Abstract
Introduction: We aimed to investigate the efficacy of Hounsfield unit (HU) attenuation measured on computed tomography (CT) as a non-invasive method for pleural effusion characterization.
Methods: Patients with pleural effusion who underwent thoracic CT imaging and thoracentesis within a maximum of three days were included in this retrospective study (15 transudate and 36 exudate). By drawing a circular region of interest (ROI) on the section with the thickest pleural effusion in terms of anteroposterior diameter in the upper-medial-lower zone on axial images, a total of three HU values, one from each level, were averaged. An independent t-test was applied to the CT attenuation (HU) values for the transudate-exudate differentiation. A receiver operating characteristic (ROC) analysis was then made.

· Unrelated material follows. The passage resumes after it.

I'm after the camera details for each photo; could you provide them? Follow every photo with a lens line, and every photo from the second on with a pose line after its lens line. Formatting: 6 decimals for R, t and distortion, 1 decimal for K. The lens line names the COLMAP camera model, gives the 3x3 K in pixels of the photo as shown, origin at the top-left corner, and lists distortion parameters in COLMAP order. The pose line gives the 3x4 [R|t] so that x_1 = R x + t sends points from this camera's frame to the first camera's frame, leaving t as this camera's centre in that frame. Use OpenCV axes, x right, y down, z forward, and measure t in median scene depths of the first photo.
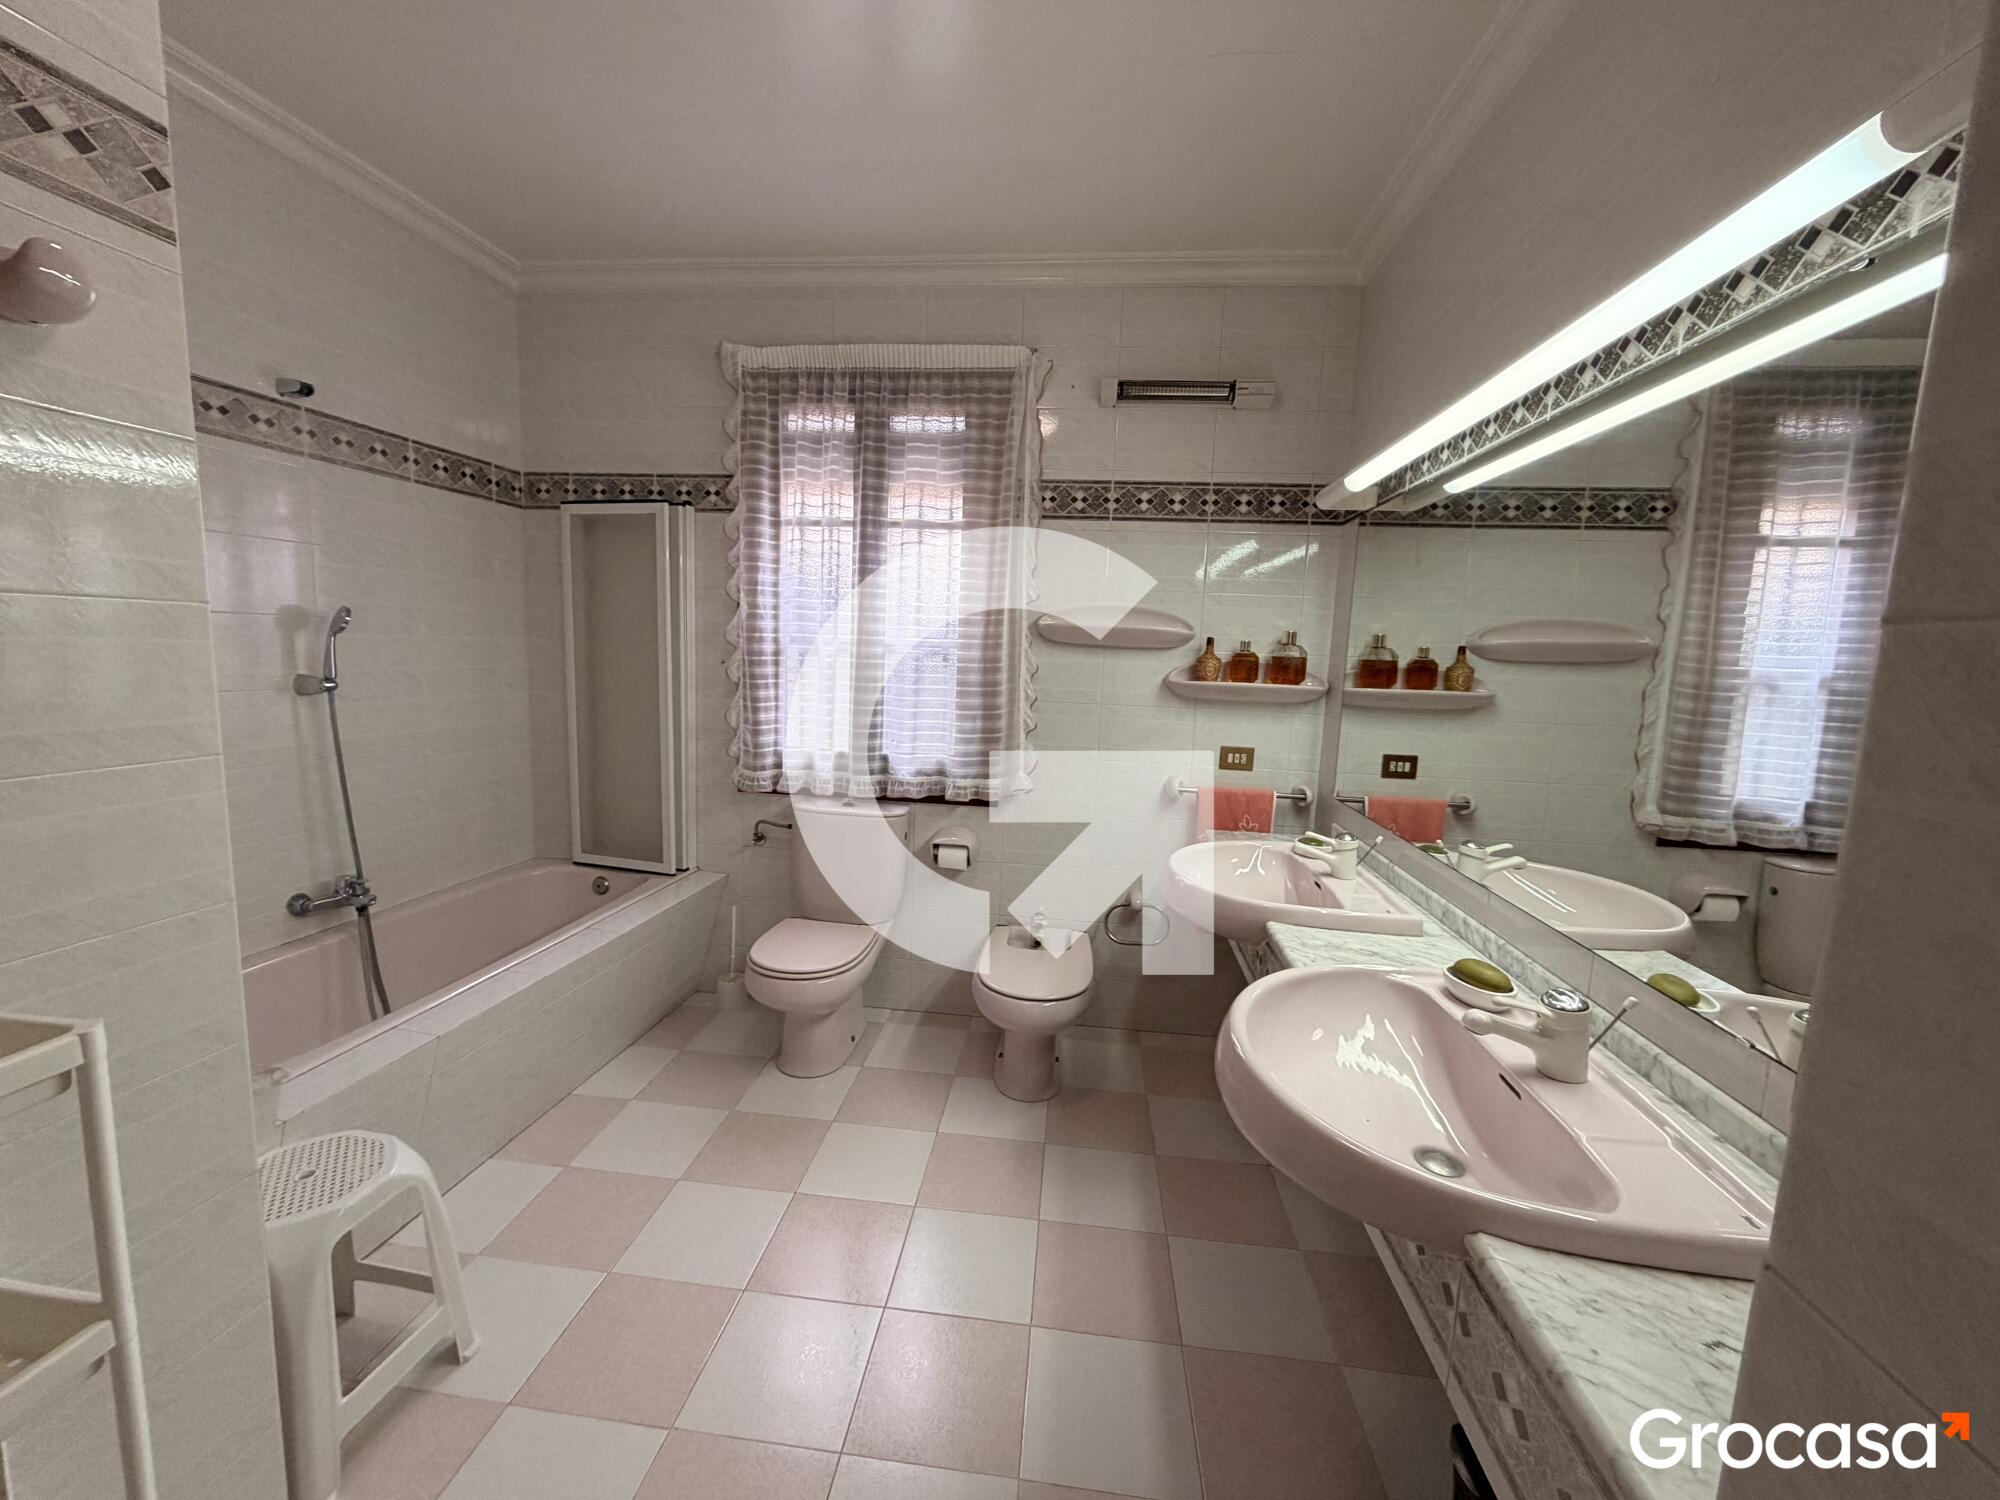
lens RADIAL K [[803.6, 0, 996.3], [0, 803.6, 755.3], [0, 0, 1]] dist [0.001144, 0.000281]
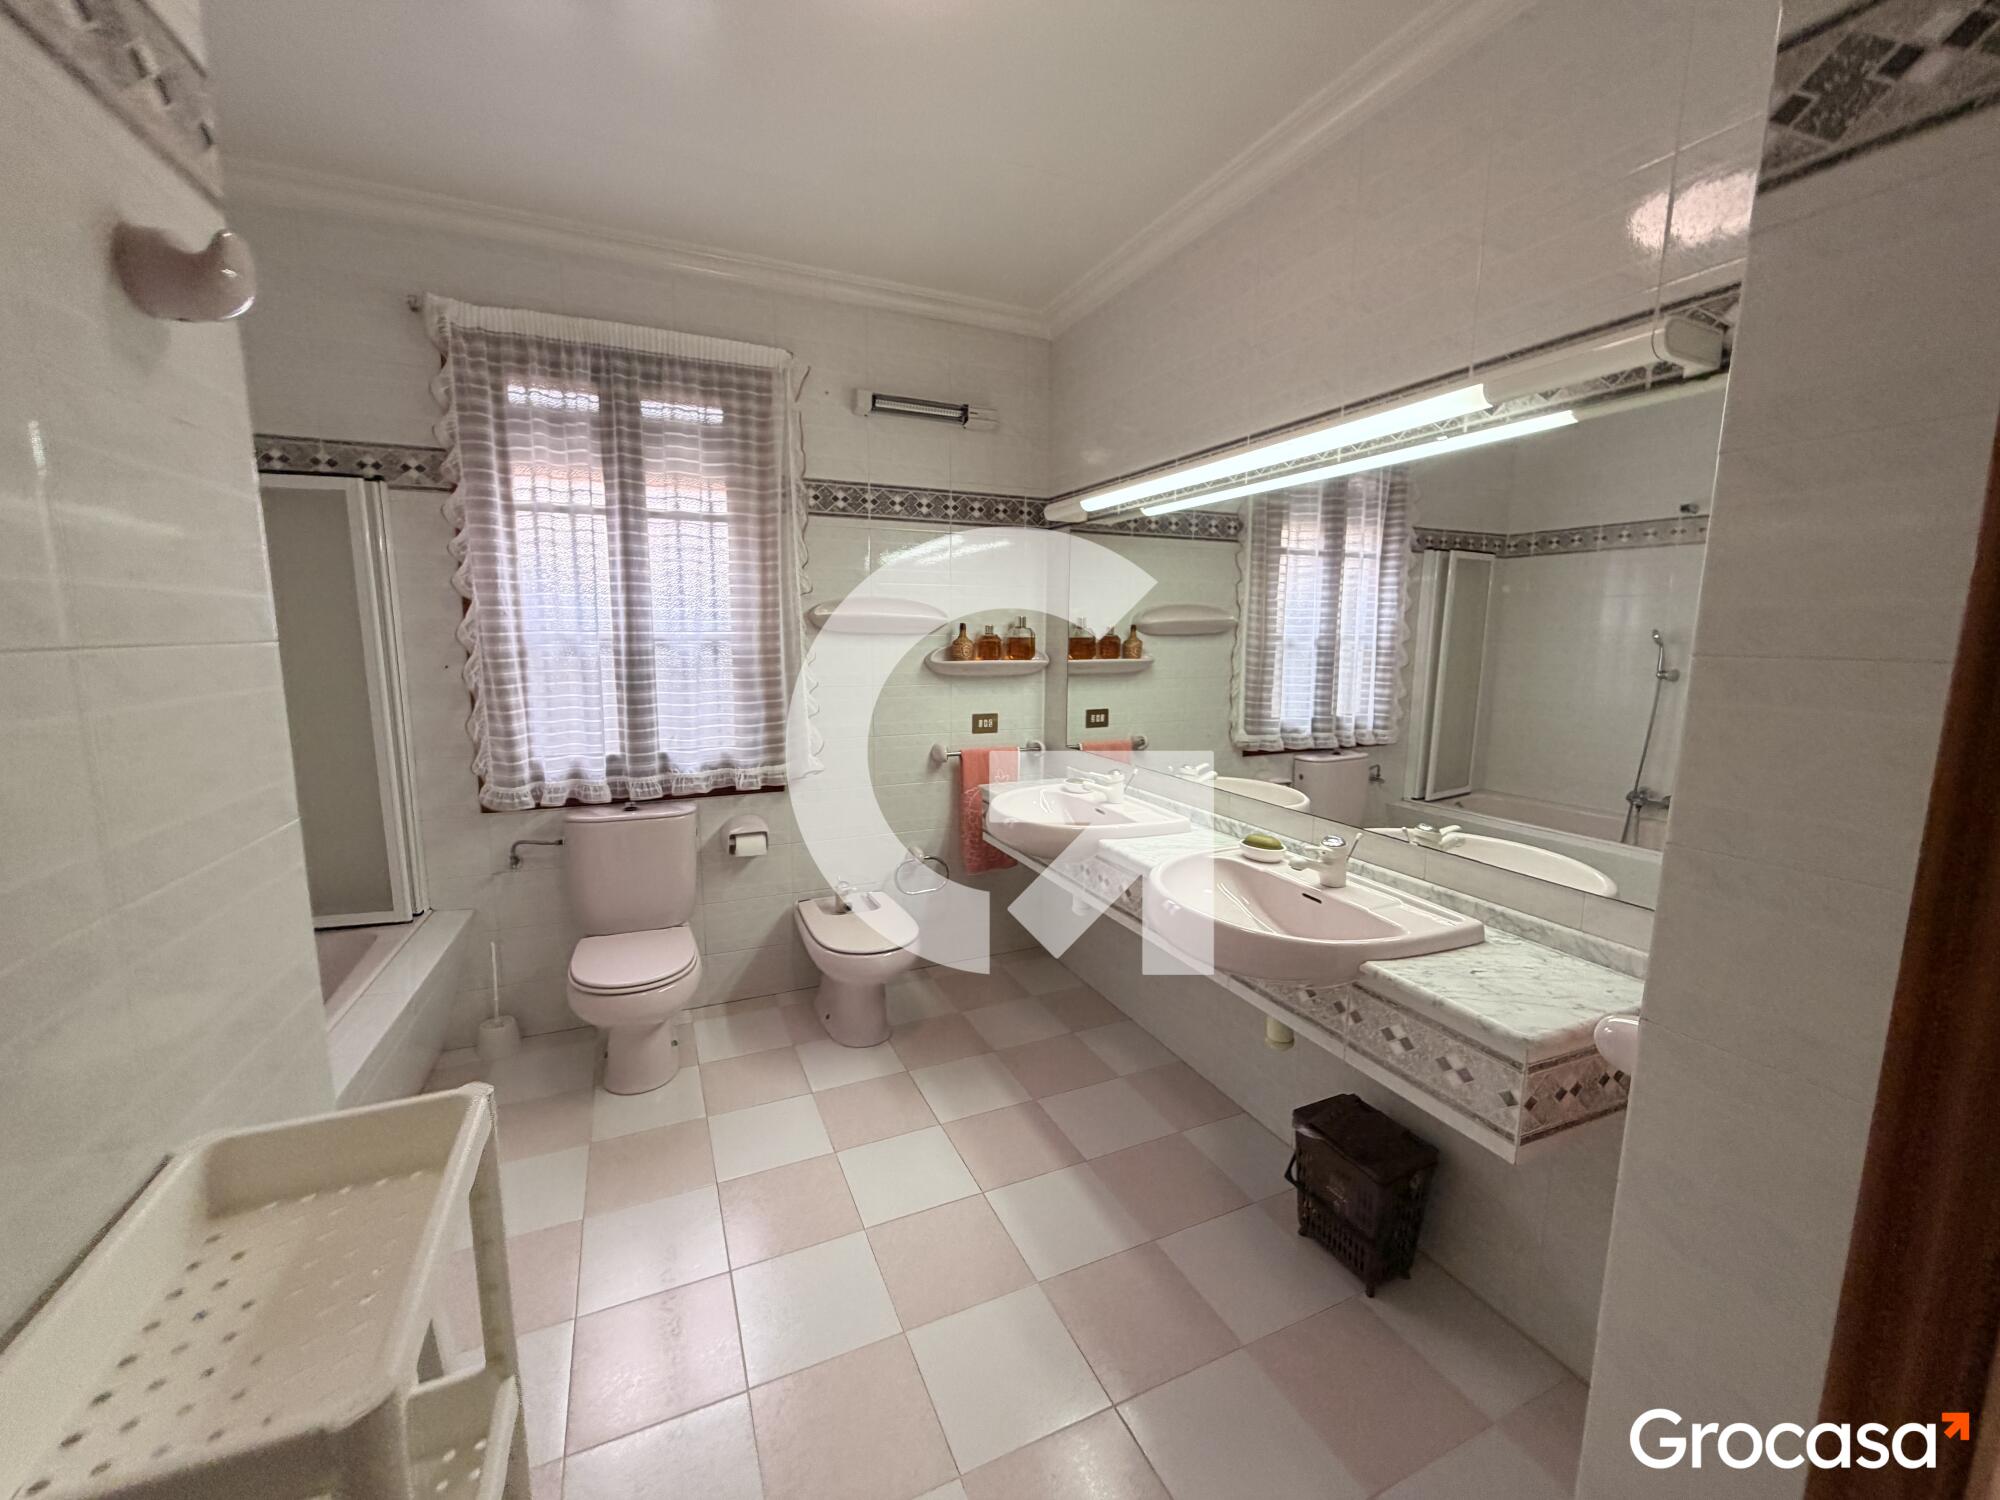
lens RADIAL K [[796.0, 0, 998.7], [0, 796.0, 759.1], [0, 0, 1]] dist [-0.000552, 0.000180]
pose [[0.859378, -0.113256, 0.498640, -0.289413], [0.095024, 0.993549, 0.061896, -0.015475], [-0.502433, -0.005810, 0.864596, -0.038685]]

Results: The mean attenuation±standard deviation (minimum-maximum) value for the patients with transudate was 2.17±3.76 ((-7.5)-7.5) HU, whereas the mean HU value for the patients with exudate was 8.38±6.2 ((-6)-22). The independent t test made for the transudate-exudate differentiation revealed a statistically significant difference (P=0.001). In the ROC analysis carried out to determine the cut-off value of the attenuation value of pleural effusion in the transudate-exudate differentiation, the area under the curve was found to be 82.8%. When the cut-off value was taken as 2.75HU for the area under the curve, sensitivity was found to be 84%, and specificity was 60%.
Conclusion: Although CT-HU values are statistically significant in the differential diagnosis of transudate-exudate, there is still a need to establish a correlation with other tomographic findings and clinical laboratory findings.